Attorney Orly Taitz provides a notorious recent example of an attorney’s conduct succeeding more at irritating the judge than at advancing the interests of her client. A member of the “birther” movement, which challenges President Obama’s citizenship on the grounds that he had failed to adequately prove that he was born in the United States, Ms. Taitz filed a motion in connection with this litigation on behalf of a Captain in the United States Army to enjoin her deployment to Iraq. District Judge Clay D. Land held that the motion was frivolous, and further found that “Plaintiff’s motion is being presented for the improper purpose of using the federal judiciary as a platform to espouse controversial political beliefs rather than as a legitimate forum for hearing legal claims.”

Taitz was sanctioned for her conduct in the case because, as Judge Land said:

[t]his pattern of conduct reveals that it will be difficult to get counsel’s attention [and so a] significant sanction is necessary to deter such conduct.

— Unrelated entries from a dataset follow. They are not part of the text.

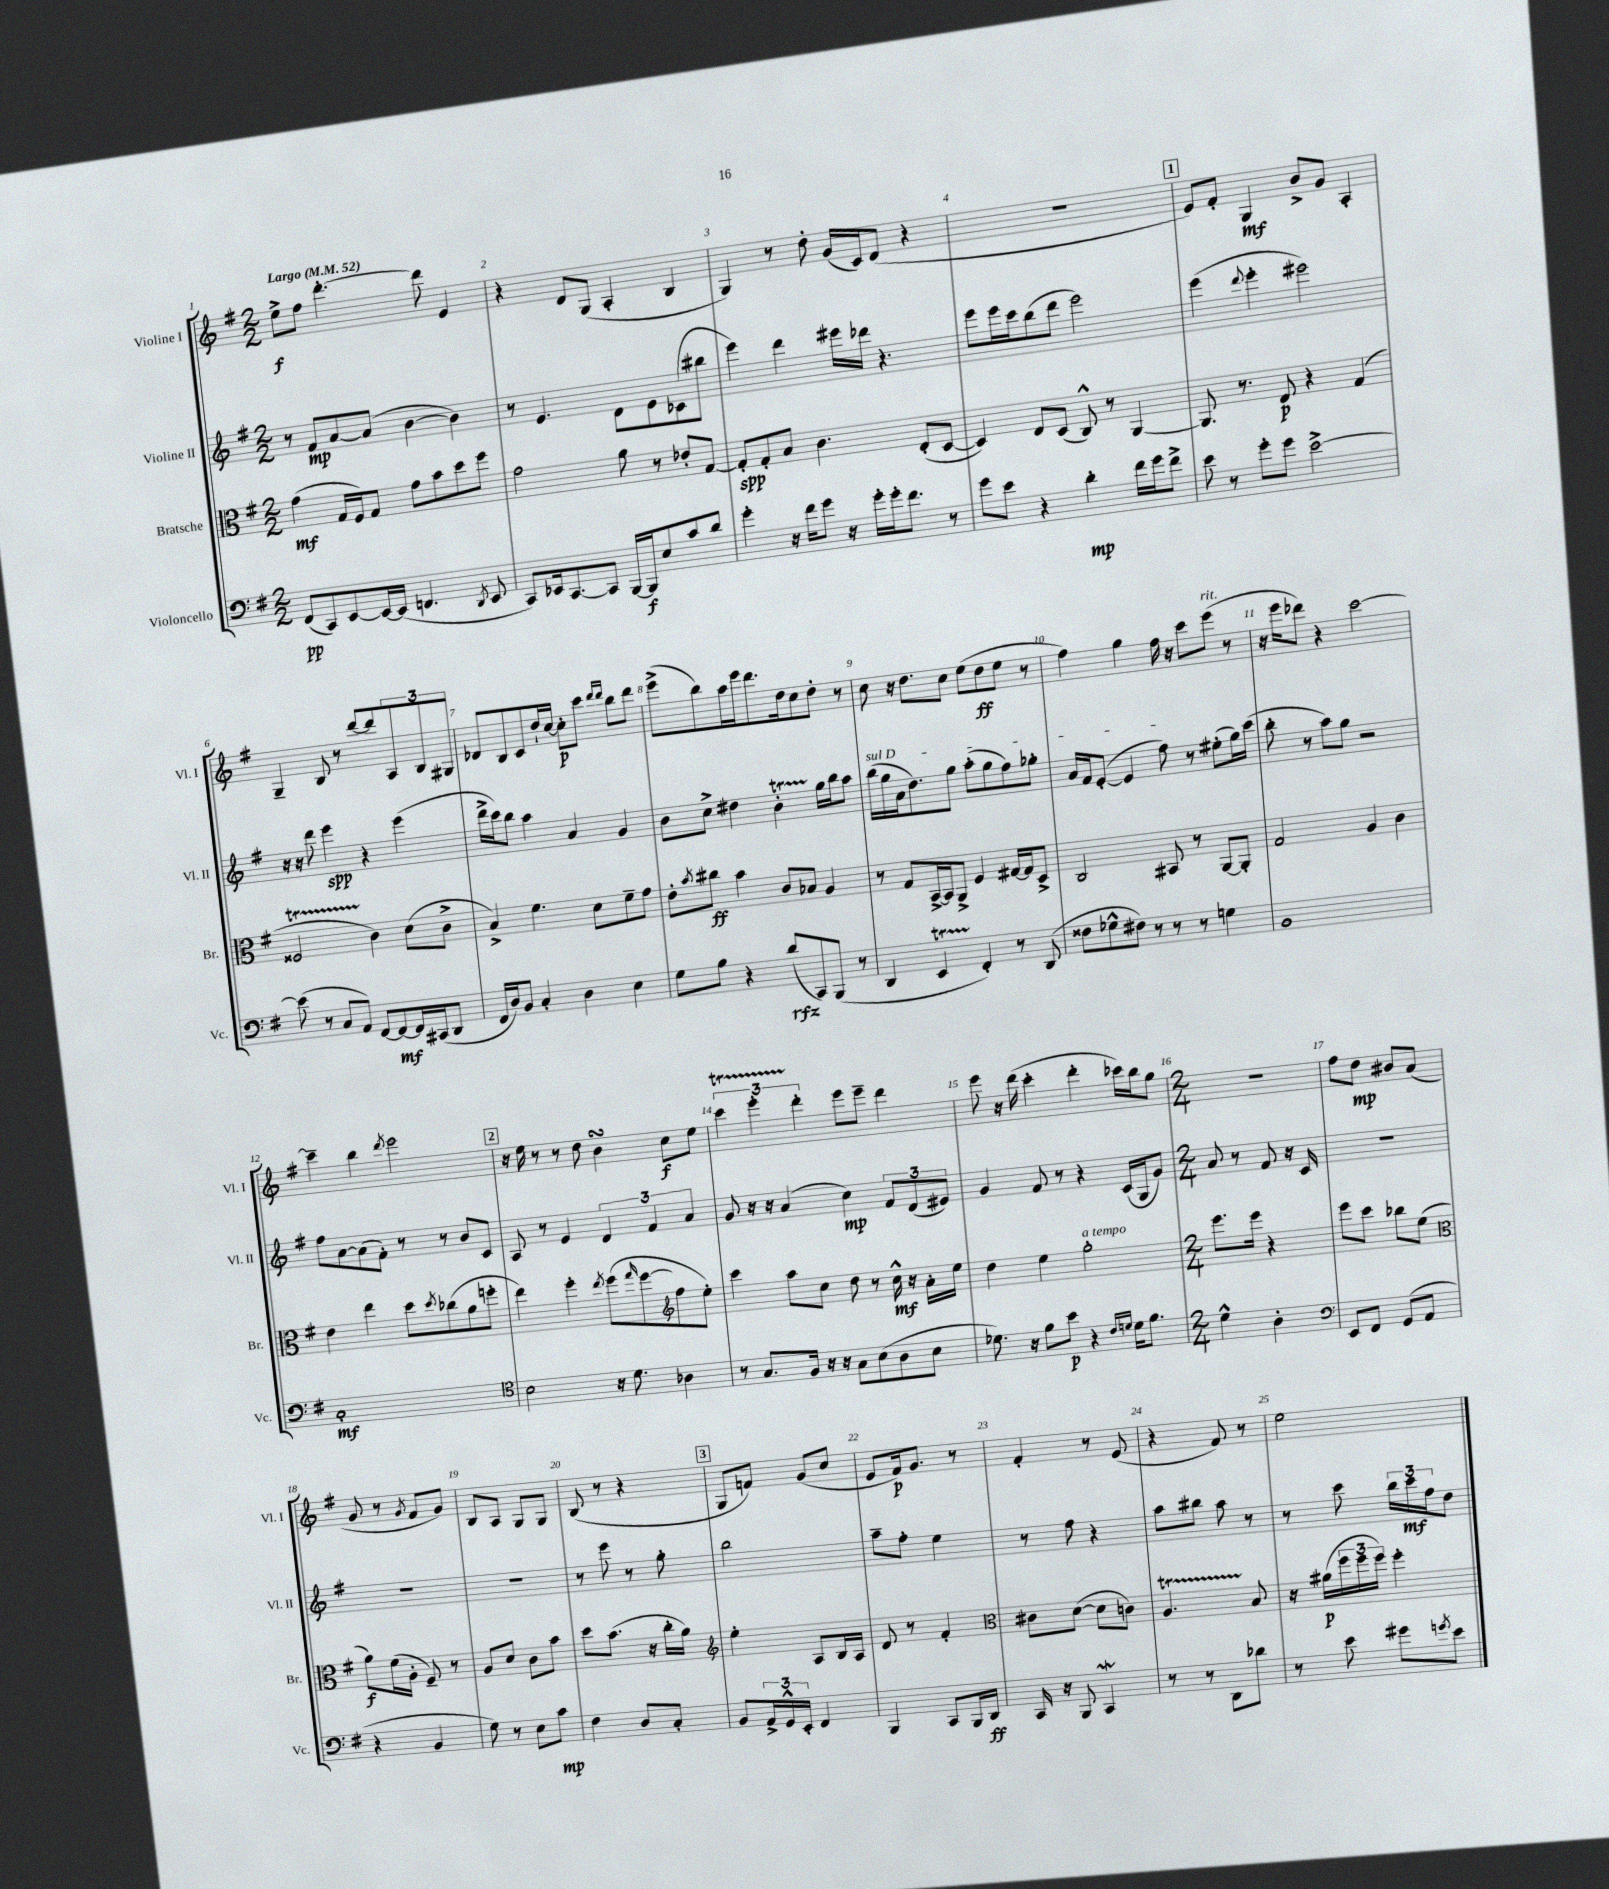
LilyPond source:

<<
\new StaffGroup <<
\new Staff = "s0" \with { instrumentName = "Violine I" shortInstrumentName = "Vl. I" } {
    \clef treble \key g \major \numericTimeSignature \time 2/2 \tempo "Largo" 4 = 52
    e''8->\f fis''8 d'''4.~-. d'''8 e'4 |
    r4 d'8 g8( a4-. b4 |
    g4) r8 d''8-. g'16( c'16) d'8( r4 |
    R1 |
    \mark \markup { \box "1" } e'8) fis'8-. g4\mf b'8-> g'8 a4-. |
    g4-- b8 r8 d'''8~ d'''8 \tuplet 3/2 { a8 b8 gis8 } |
    des'8 b8 c'8 d''16-! c''16~ c''8-.\p c'''8 \grace { d'''16 d'''16 } b''8 d'''8 |
    e'''8->( b''8) a''16 e'''16 d'''8. d''16 c''8 d''8-. r8 |
    c''8 r16 d''8. c''8 e''8( d''8\ff e''8 r8 |
    fis''4) g''4 fis''16 r16 c'''8 e'''8^\markup { \italic "rit." }( r8 |
    r16 e'''16 des'''8) r4 c'''2~ |
    c'''4-- b''4 \acciaccatura { d'''8 } e'''2 |
    \mark \markup { \box "2" } r16 e''16 r8 r8 d''8 b'4\turn c''8\f e''8 |
    \tuplet 3/2 { c'''4\startTrillSpan e'''4-. d'''4-.\stopTrillSpan } e'''8 e'''8-- d'''4 |
    e'''8 r16 d'''16( c'''4-. d'''4-. ces'''16) b''16 g''8 |
    \numericTimeSignature \time 2/4 R2 |
    fis''8 d''8\mp bis'8 a'8( |
    g'8 r8 \acciaccatura { g'8 } fis'8 g'8) |
    b8 a8 g8 g8 |
    b8( r8 r4 |
    \mark \markup { \box "3" } g8 f'8) g'8( c''8 |
    e'8 fis'16\p) g'8. r8 |
    fis'4-. r8 e'8( |
    r4 fis'8) r8 |
    e''2 \bar "|." |
}
\new Staff = "s1" \with { instrumentName = "Violine II" shortInstrumentName = "Vl. II" } {
    \clef treble \key g \major \numericTimeSignature \time 2/2
    r8 fis'8\mp a'8~ a'8( b'4~ b'4) |
    r8 e'4. d'8 e'8 ces'8( bis''8 |
    e'''4) d'''4 eis'''16 des'''16 r4. |
    e'''8 e'''16 c'''16 b''8( d'''8 e'''2) |
    \mark \markup { \box "1" } e'''4( \appoggiatura { d'''8 } e'''4-. eis'''2) |
    r16 r16 d'''8 e'''4\spp r4 e'''4( |
    d'''16-> c'''16) b''8 a''4 a'4 g'4 |
    b'8 c''8-> dis''4 b'4-.\startTrillSpan g''16\stopTrillSpan b''16 a''8 |
    \once \override TextSpanner.bound-details.left.text = \markup { \italic "sul D" } b''16\startTextSpan( g''16 a'16 d''8.) g''8 a''8-.( g''8 fis''8) ges''8-. |
    a'16 fis'16 e'8~-.( e'4 fis''8\stopTextSpan) r8 eis''8-.( g''16) c'''16( |
    b''8-. r8 a''8) g''8 r2 |
    fis''8 a'8~ a'8( fis'8-.) r8 r8 b'8 c'8 |
    \mark \markup { \box "2" } a8 r8 e'4 \tuplet 3/2 { d'4 fis'4 a'4 } |
    g'8 r16 r16 a'4( c''4\mp) \tuplet 3/2 { fis'8 d'8( eis'8) } |
    g'4 fis'8 r8 r4 c'16( g16 g'8) |
    \numericTimeSignature \time 2/4 a'8 r8 fis'8 r16 c'16 |
    R2 |
    R2 |
    R2 |
    r8 e'''8 r8 g''8-. |
    \mark \markup { \box "3" } b''2 |
    a''8-- fis''8-. e''4 |
    r8 fis''8 r4 |
    a''8 bis''8 a''8 r8 |
    r8 c'''8 \tuplet 3/2 { b''16 c'''16\mf fis''16 } d''8 \bar "|." |
}
\new Staff = "s2" \with { instrumentName = "Bratsche" shortInstrumentName = "Br." } {
    \clef alto \key g \major \numericTimeSignature \time 2/2
    g'4\mf( g16 fis16) g8 g'8 b'8 d''8 fis''8 |
    g'2 a'8 r8 ees'8-. g8~ |
    g8-.\spp g8-. b8 c'4. e8-.( d8~ |
    d4) e8 d8( c8-^) r8 a,4~ |
    \mark \markup { \box "1" } a,8. r8. e8\p r4 g4( |
    fisis2\startTrillSpan c'4\stopTrillSpan) d'8( c'8-> |
    b4->) fis'4. d'8 fis'8-- g'8 |
    e'8-. \acciaccatura { b'8 } cis''8\ff b'4 c'8 bes8 a4 |
    r8 g8 b,16~-> b,16 a,8-> fis4 gis16~ gis16 d8-> |
    c2 bis,8 r8 a,8~ a,8-. |
    g2 a4 c'4 |
    e'4 e''4 d''8 \acciaccatura { d''8 } ces''8( a'8 f''8-. |
    \mark \markup { \box "2" } e''4) fis''4-. \acciaccatura { e''8 } fis''8( \grace { g''16 } fis''8~ fis''8 e''8-.) |
    \clef treble c'''4 a''8 c''8 d''8 r8 c''16-^\mf r16 a'16-. e''16 |
    d''4 e''4 g''2-.^\markup { \italic "a tempo" } |
    \numericTimeSignature \time 2/4 e'''8. e'''16 r4 |
    e'''8 c'''8 bes''8 e''8( |
    \clef alto a'8\f) fis'16( a16-. fis8--) r8 |
    a8 d'8 c'8 b'8 |
    d''8 b'8.( r16 c''16-. a'16) |
    \mark \markup { \box "3" } \clef treble e''4-. a8 b16 a16 |
    d'8 r8 fis'4-. |
    \clef alto cis'8 d'8~( d'8 c'8) |
    a4.\startTrillSpan b8\stopTrillSpan |
    r16 ais'16\p( \tuplet 3/2 { fis''16 fis''16 fis''16) } fis''4-. \bar "|." |
}
\new Staff = "s3" \with { instrumentName = "Violoncello" shortInstrumentName = "Vc." } {
    \clef bass \key g \major \numericTimeSignature \time 2/2
    fis,8\pp( c,8) e,8~ e,16~ e,16( f,4. \acciaccatura { d,8 } e,8 |
    c,8) ees,16 c,8.~ c,8 b,,16~ b,,16\f e8 c'8 d'8 |
    g'4-. r16 fis'16 g'8 r16 g'16-. g'16-. fis'8. r8 |
    g'8 e'8 r4 d'4-.\mp fis'16 g'16 fis'8-> |
    \mark \markup { \box "1" } e'8 r8 g'8-. g'8 e'2~-> |
    e'8( r8 c8 a,8) fis,8~ fis,8~\mf fis,16 cis,16( d,8 |
    fis,16 d16) b,8 c4-. d4 e4 |
    g8 b8 r4 d'8\rfz( c,8) b,,8( r8 |
    d,4 e,4\startTrillSpan fis,4-.\stopTrillSpan) r8 d,8( |
    fisis8 ges8-^ fis8) r8 r8 r8 g4 |
    b,1 |
    c1-.\mf |
    \mark \markup { \box "2" } \clef tenor b2 r16 d'8. aes4 |
    r8 g8. fis16 r16 r16 g8 b8( a8 b8 |
    des'8.) r16 fis'8 b'8\p r4 \grace { c'16 d'16 } d'16 fis'8. |
    \numericTimeSignature \time 2/4 d'4-^ a4-. |
    \clef bass e,8 fis,8 g,8( a,8 |
    r4 b,4 |
    g8) r8 e8 c'8\mp |
    fis4 d8 c8-. |
    \mark \markup { \box "3" } b,8 \tuplet 3/2 { a,16-> g,16-^ e,16-. } fis,4 |
    b,,4 c,8 b,,16 d,16\ff |
    c,16 r16 b,,8 c,4\mordent |
    r8 r8 d,8 des'8 |
    r8 e'8 gis'8 \acciaccatura { g'8 } e'8 \bar "|." |
}
>>
>>
\layout { \context { \Score \override BarNumber.break-visibility = ##(#f #t #t) barNumberVisibility = #all-bar-numbers-visible } }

The PLI article was written in 2010, before Orly Taitz brought a federal lawsuit against Judge Land. I wonder what the article would say if it were written today!

Black letter law

The Wikipedia article on Precedent says:

gavelIn common law legal systems, a precedent or authority is a principle or rule established in a previous legal case that is either binding on or persuasive for a court or other tribunal when deciding subsequent cases with similar issues or facts.

Black letter law is the body of cases that attorneys and courts look to for established precedent. If you have ever read a birther legal decision that involves dismissal for lack of standing, you will almost invariably see Lujan v. Defenders of Wildlife cited. Once the body of birther lawsuits built, one began to see citations on standing to decided birther cases, notably Hollander v. McCain and Berg v. Obama. More recently we see extensive citations to Ankeny v. Governor of Indiana alongside US v. Wong on the question of whether Obama is a natural born citizen and Robinson v. Bowen on ripeness of election challenges.

The precedential value of birther lawsuits now extends beyond the backwaters of birtherism; they have become mainstream precedent in several areas of the law and now appear in the standard reference resources used by attorneys.